Image: The Crypto Sight
Jack Dorsey is to launch a DeFi product on Bitcoin on November 19. This comes amid the recent big Bitcoin update that is game-changing for smart contracts.
Taproot, the first major Bitcoin update since 2017, was fully activated on the Bitcoin network on November 13. It added something known as Schnorr signatures, which essentially makes multi-signature transactions unreadable. This will make simple transactions indistinguishable from more complex multi-signature transactions. Among other things, these enhanced signatures are also game-changing for smart contracts, which are self-executing agreements that are stored on the blockchain. Taproot makes smart contracts cheaper and smaller in terms of their blockchain space.
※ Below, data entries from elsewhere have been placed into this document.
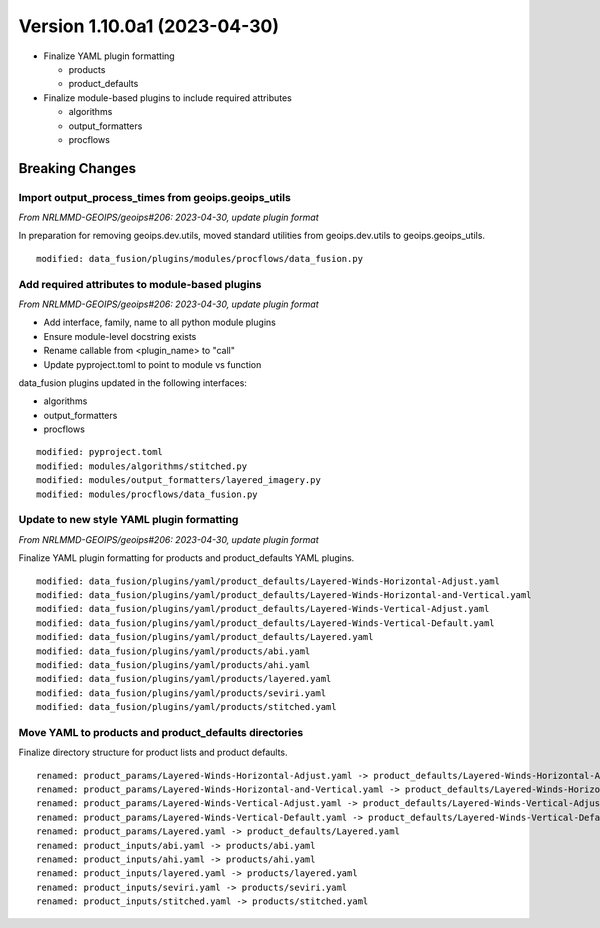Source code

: .. dropdown:: Distribution Statement

 | # # # Distribution Statement A. Approved for public release. Distribution is unlimited.
 | # # #
 | # # # Author:
 | # # # Naval Research Laboratory, Marine Meteorology Division
 | # # #
 | # # # This program is free software: you can redistribute it and/or modify it under
 | # # # the terms of the NRLMMD License included with this program. This program is
 | # # # distributed WITHOUT ANY WARRANTY; without even the implied warranty of
 | # # # MERCHANTABILITY or FITNESS FOR A PARTICULAR PURPOSE. See the included license
 | # # # for more details. If you did not receive the license, for more information see:
 | # # # https://github.com/U-S-NRL-Marine-Meteorology-Division/

Version 1.10.0a1 (2023-04-30)
*****************************

* Finalize YAML plugin formatting

  * products
  * product_defaults
* Finalize module-based plugins to include required attributes

  * algorithms
  * output_formatters
  * procflows

Breaking Changes
================

Import output_process_times from geoips.geoips_utils
----------------------------------------------------

*From NRLMMD-GEOIPS/geoips#206: 2023-04-30, update plugin format*

In preparation for removing geoips.dev.utils, moved standard utilities from
geoips.dev.utils to geoips.geoips_utils.

::

  modified: data_fusion/plugins/modules/procflows/data_fusion.py

Add required attributes to module-based plugins
-----------------------------------------------

*From NRLMMD-GEOIPS/geoips#206: 2023-04-30, update plugin format*

* Add interface, family, name to all python module plugins
* Ensure module-level docstring exists
* Rename callable from <plugin_name> to "call"
* Update pyproject.toml to point to module vs function

data_fusion plugins updated in the following interfaces:

* algorithms
* output_formatters
* procflows

::

  modified: pyproject.toml
  modified: modules/algorithms/stitched.py
  modified: modules/output_formatters/layered_imagery.py
  modified: modules/procflows/data_fusion.py

Update to new style YAML plugin formatting
------------------------------------------

*From NRLMMD-GEOIPS/geoips#206: 2023-04-30, update plugin format*

Finalize YAML plugin formatting for products and product_defaults
YAML plugins.

::

  modified: data_fusion/plugins/yaml/product_defaults/Layered-Winds-Horizontal-Adjust.yaml
  modified: data_fusion/plugins/yaml/product_defaults/Layered-Winds-Horizontal-and-Vertical.yaml
  modified: data_fusion/plugins/yaml/product_defaults/Layered-Winds-Vertical-Adjust.yaml
  modified: data_fusion/plugins/yaml/product_defaults/Layered-Winds-Vertical-Default.yaml
  modified: data_fusion/plugins/yaml/product_defaults/Layered.yaml
  modified: data_fusion/plugins/yaml/products/abi.yaml
  modified: data_fusion/plugins/yaml/products/ahi.yaml
  modified: data_fusion/plugins/yaml/products/layered.yaml
  modified: data_fusion/plugins/yaml/products/seviri.yaml
  modified: data_fusion/plugins/yaml/products/stitched.yaml

Move YAML to products and product_defaults directories
------------------------------------------------------

Finalize directory structure for product lists and product defaults.

::

  renamed: product_params/Layered-Winds-Horizontal-Adjust.yaml -> product_defaults/Layered-Winds-Horizontal-Adjust.yaml
  renamed: product_params/Layered-Winds-Horizontal-and-Vertical.yaml -> product_defaults/Layered-Winds-Horizontal-and-Vertical.yaml
  renamed: product_params/Layered-Winds-Vertical-Adjust.yaml -> product_defaults/Layered-Winds-Vertical-Adjust.yaml
  renamed: product_params/Layered-Winds-Vertical-Default.yaml -> product_defaults/Layered-Winds-Vertical-Default.yaml
  renamed: product_params/Layered.yaml -> product_defaults/Layered.yaml
  renamed: product_inputs/abi.yaml -> products/abi.yaml
  renamed: product_inputs/ahi.yaml -> products/ahi.yaml
  renamed: product_inputs/layered.yaml -> products/layered.yaml
  renamed: product_inputs/seviri.yaml -> products/seviri.yaml
  renamed: product_inputs/stitched.yaml -> products/stitched.yaml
Thus, Bitcoin can become a more important player in the DeFi world.
Cryptosrus noted that Dorsey announced last week that TBD will release its whitepaper on November 19, and all signs point to it being a DeFi project on Bitcoin. DeFi on Bitcoin, with execution on the base layer, could be coming soon, and it appears Dorsey was waiting for Taproot before the whitepaper drops.
Many in the crypto community assumed that Dorsey was waiting for the Taproot update to implement some kind of DeFi protocol in Bitcoin. Before the update was activated, this could not be done. While this cannot be confirmed at this time, conjecture continues to circulate in the community. Since Dorsey is a Bitcoin maximalist, he is expected to want to use only Bitcoin.
It is clear that the new project is focused on Bitcoin and DeFi. When announced in July, Dorsey said TBD would be “focused on building an open developer platform with the sole goal of making it easy to create non-custodial, permissionless, and decentralized financial services.” The project is in addition to the Bitcoin hardware wallet he is developing. In a tweet in late August, Dorsey hinted that TBD would be doing something like a decentralized exchange for Bitcoin.
The lead of the project at Square, Mike Brock, said: “This is the problem we're going to solve: make it easy to fund a non-custodial wallet anywhere in the world through a platform to build on- and off-ramps into Bitcoin...You can think about this as a decentralize exchange for fiat." With Taproot, smart contracts will be possible on Bitcoin, but not “fully expressive,” like on other Layer 1's. There is a debate as to just what is possible in terms of smart contracts.